* Record extracts:
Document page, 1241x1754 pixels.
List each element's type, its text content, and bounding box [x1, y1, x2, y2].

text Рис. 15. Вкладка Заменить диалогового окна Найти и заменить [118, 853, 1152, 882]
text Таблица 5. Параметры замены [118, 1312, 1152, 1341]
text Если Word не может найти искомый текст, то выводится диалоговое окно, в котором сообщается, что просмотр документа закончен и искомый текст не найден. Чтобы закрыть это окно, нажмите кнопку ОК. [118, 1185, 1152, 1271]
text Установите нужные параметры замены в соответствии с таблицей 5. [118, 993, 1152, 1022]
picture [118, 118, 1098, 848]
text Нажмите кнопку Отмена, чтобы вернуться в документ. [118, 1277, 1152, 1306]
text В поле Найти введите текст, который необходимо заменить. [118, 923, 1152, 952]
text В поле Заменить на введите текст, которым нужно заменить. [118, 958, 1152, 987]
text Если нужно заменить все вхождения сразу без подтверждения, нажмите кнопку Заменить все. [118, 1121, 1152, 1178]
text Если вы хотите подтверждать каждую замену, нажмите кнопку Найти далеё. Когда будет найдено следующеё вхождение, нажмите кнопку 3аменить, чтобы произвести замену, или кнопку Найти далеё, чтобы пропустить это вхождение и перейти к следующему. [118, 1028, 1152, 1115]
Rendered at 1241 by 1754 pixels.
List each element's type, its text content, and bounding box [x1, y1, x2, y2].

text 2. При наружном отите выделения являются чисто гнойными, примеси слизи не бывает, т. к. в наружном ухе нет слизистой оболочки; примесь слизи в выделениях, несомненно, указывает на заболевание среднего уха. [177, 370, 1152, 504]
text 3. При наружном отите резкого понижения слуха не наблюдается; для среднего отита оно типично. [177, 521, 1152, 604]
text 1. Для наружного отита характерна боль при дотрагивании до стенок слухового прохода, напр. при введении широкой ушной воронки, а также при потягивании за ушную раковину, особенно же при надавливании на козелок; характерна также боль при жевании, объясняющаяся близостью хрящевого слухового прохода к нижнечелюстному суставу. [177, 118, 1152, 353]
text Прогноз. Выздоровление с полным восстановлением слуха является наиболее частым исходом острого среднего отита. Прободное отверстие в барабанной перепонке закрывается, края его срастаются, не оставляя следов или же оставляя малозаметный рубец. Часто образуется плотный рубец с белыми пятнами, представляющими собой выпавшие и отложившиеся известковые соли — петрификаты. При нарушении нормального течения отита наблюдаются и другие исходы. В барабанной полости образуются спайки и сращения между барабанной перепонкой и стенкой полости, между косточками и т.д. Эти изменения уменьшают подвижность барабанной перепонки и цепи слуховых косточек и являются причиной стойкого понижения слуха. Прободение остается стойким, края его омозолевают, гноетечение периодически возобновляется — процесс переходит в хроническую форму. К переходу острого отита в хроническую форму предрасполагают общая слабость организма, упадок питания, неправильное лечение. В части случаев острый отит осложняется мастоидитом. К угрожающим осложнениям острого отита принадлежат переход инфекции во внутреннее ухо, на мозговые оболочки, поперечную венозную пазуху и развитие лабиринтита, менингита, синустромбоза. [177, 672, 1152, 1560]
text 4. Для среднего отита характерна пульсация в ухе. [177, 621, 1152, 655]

* Written task: Restate each of the records exactly, leaving nothing out.

* Written response:
Document page, 1241x1754 pixels.
List each element's type, its text content, and bounding box [x1, y1, x2, y2].

text Рис. 15. Вкладка Заменить диалогового окна Найти и заменить [118, 853, 1152, 882]
text Таблица 5. Параметры замены [118, 1312, 1152, 1341]
text Если Word не может найти искомый текст, то выводится диалоговое окно, в котором сообщается, что просмотр документа закончен и искомый текст не найден. Чтобы закрыть это окно, нажмите кнопку ОК. [118, 1185, 1152, 1271]
text Установите нужные параметры замены в соответствии с таблицей 5. [118, 993, 1152, 1022]
picture [118, 118, 1098, 848]
text Нажмите кнопку Отмена, чтобы вернуться в документ. [118, 1277, 1152, 1306]
text В поле Найти введите текст, который необходимо заменить. [118, 923, 1152, 952]
text В поле Заменить на введите текст, которым нужно заменить. [118, 958, 1152, 987]
text Если нужно заменить все вхождения сразу без подтверждения, нажмите кнопку Заменить все. [118, 1121, 1152, 1178]
text Если вы хотите подтверждать каждую замену, нажмите кнопку Найти далеё. Когда будет найдено следующеё вхождение, нажмите кнопку 3аменить, чтобы произвести замену, или кнопку Найти далеё, чтобы пропустить это вхождение и перейти к следующему. [118, 1028, 1152, 1115]
Rendered at 1241 by 1754 pixels.
List each element's type, its text content, and bounding box [x1, y1, x2, y2].

text 2. При наружном отите выделения являются чисто гнойными, примеси слизи не бывает, т. к. в наружном ухе нет слизистой оболочки; примесь слизи в выделениях, несомненно, указывает на заболевание среднего уха. [177, 370, 1152, 504]
text 3. При наружном отите резкого понижения слуха не наблюдается; для среднего отита оно типично. [177, 521, 1152, 604]
text 1. Для наружного отита характерна боль при дотрагивании до стенок слухового прохода, напр. при введении широкой ушной воронки, а также при потягивании за ушную раковину, особенно же при надавливании на козелок; характерна также боль при жевании, объясняющаяся близостью хрящевого слухового прохода к нижнечелюстному суставу. [177, 118, 1152, 353]
text Прогноз. Выздоровление с полным восстановлением слуха является наиболее частым исходом острого среднего отита. Прободное отверстие в барабанной перепонке закрывается, края его срастаются, не оставляя следов или же оставляя малозаметный рубец. Часто образуется плотный рубец с белыми пятнами, представляющими собой выпавшие и отложившиеся известковые соли — петрификаты. При нарушении нормального течения отита наблюдаются и другие исходы. В барабанной полости образуются спайки и сращения между барабанной перепонкой и стенкой полости, между косточками и т.д. Эти изменения уменьшают подвижность барабанной перепонки и цепи слуховых косточек и являются причиной стойкого понижения слуха. Прободение остается стойким, края его омозолевают, гноетечение периодически возобновляется — процесс переходит в хроническую форму. К переходу острого отита в хроническую форму предрасполагают общая слабость организма, упадок питания, неправильное лечение. В части случаев острый отит осложняется мастоидитом. К угрожающим осложнениям острого отита принадлежат переход инфекции во внутреннее ухо, на мозговые оболочки, поперечную венозную пазуху и развитие лабиринтита, менингита, синустромбоза. [177, 672, 1152, 1560]
text 4. Для среднего отита характерна пульсация в ухе. [177, 621, 1152, 655]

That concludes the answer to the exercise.